India for several years has been known to have the highest burden of Communicable diseases (CDs) in the world, with Malaria and Tuberculosis among the leading causes of death. Simultaneously, India is witnessing an increase in chronic disease related morbidity and mortality due to which Non-Communicable diseases (NCDs) have emerged as a potent threat. Adulteration and contamination of food is a growing problem in India. According to Public Health Foundation of India, 80% of all premature deaths occur due to contaminated food and water. Inadequate sanitation and lack of clean drinking water exacerbate the risk of contracting diseases.

The World Bank estimates that 21% of CDs in India are related to unsafe water. Diarrhoea alone causes more than 1,600 deaths daily. Open defecation continues to be a problem. Latrine usage is extremely poor in rural areas, where only 14% of the rural population has access to a latrine.
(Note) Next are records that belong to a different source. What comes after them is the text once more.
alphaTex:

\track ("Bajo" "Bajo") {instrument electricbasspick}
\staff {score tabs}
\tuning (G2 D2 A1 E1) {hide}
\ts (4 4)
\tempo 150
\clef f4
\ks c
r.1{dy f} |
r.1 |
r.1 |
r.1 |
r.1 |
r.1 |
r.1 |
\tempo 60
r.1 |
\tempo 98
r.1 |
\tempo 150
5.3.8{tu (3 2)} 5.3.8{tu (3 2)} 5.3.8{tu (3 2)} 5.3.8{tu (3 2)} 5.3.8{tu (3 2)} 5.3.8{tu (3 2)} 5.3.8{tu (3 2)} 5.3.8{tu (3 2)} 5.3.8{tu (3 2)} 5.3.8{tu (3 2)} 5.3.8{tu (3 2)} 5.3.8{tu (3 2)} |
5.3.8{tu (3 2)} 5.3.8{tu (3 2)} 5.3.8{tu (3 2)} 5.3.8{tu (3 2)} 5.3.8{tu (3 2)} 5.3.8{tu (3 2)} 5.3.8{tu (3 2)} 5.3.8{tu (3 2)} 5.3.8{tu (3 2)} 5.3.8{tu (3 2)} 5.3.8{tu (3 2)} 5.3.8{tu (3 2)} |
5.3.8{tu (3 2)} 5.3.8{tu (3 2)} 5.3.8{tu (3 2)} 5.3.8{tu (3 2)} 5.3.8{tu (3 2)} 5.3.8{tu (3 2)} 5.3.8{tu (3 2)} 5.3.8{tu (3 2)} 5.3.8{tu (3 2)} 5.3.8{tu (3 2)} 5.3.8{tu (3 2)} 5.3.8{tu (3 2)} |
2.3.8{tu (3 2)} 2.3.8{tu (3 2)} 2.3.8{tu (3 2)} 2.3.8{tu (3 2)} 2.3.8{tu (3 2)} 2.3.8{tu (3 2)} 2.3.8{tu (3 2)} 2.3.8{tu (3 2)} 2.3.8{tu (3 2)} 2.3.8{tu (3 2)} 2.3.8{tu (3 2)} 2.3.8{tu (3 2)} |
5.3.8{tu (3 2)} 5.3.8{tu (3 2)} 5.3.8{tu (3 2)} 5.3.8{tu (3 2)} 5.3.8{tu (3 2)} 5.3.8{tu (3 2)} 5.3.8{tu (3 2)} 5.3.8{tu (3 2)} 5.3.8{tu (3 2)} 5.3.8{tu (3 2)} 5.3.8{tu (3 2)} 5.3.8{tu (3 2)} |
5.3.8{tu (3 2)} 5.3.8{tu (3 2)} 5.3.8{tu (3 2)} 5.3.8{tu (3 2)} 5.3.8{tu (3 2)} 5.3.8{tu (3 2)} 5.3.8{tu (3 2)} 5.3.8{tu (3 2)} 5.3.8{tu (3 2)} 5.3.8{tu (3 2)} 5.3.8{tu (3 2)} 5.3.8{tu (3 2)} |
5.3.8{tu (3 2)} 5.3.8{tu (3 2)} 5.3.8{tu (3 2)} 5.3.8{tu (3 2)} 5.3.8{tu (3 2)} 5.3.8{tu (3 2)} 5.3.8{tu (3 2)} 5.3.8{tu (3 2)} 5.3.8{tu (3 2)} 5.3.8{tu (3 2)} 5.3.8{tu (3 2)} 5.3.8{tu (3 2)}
To improve the overall health of the country, safe drinking water, improved sanitation facilities, controlling food adulteration and chemical contamination of air, water and soil should be made priority areas and require immediate attention of the government and public health authorities.

This study is one small but necessary step in this direction and attempts to estimate Disability-Adjusted Life Years (DALYs) and Economic costs attributable to food adulteration and other environmental and contamination risks that cause CDs and NCDs in India.